## Data for this exercise
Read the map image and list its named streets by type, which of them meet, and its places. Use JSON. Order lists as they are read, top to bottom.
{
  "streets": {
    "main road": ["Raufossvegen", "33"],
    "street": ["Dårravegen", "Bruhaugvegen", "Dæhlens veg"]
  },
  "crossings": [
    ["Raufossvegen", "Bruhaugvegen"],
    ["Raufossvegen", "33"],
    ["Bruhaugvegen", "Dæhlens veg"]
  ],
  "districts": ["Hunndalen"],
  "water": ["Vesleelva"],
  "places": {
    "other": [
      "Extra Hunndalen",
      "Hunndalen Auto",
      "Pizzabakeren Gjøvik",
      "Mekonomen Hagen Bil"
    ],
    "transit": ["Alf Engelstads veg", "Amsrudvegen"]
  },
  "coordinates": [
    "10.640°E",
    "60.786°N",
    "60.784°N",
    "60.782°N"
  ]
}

## Task prompt
Once you have read the material above, write all of it out again exactly.

## Expected answer
Read the map image and list its named streets by type, which of them meet, and its places. Use JSON. Order lists as they are read, top to bottom.
{
  "streets": {
    "main road": ["Raufossvegen", "33"],
    "street": ["Dårravegen", "Bruhaugvegen", "Dæhlens veg"]
  },
  "crossings": [
    ["Raufossvegen", "Bruhaugvegen"],
    ["Raufossvegen", "33"],
    ["Bruhaugvegen", "Dæhlens veg"]
  ],
  "districts": ["Hunndalen"],
  "water": ["Vesleelva"],
  "places": {
    "other": [
      "Extra Hunndalen",
      "Hunndalen Auto",
      "Pizzabakeren Gjøvik",
      "Mekonomen Hagen Bil"
    ],
    "transit": ["Alf Engelstads veg", "Amsrudvegen"]
  },
  "coordinates": [
    "10.640°E",
    "60.786°N",
    "60.784°N",
    "60.782°N"
  ]
}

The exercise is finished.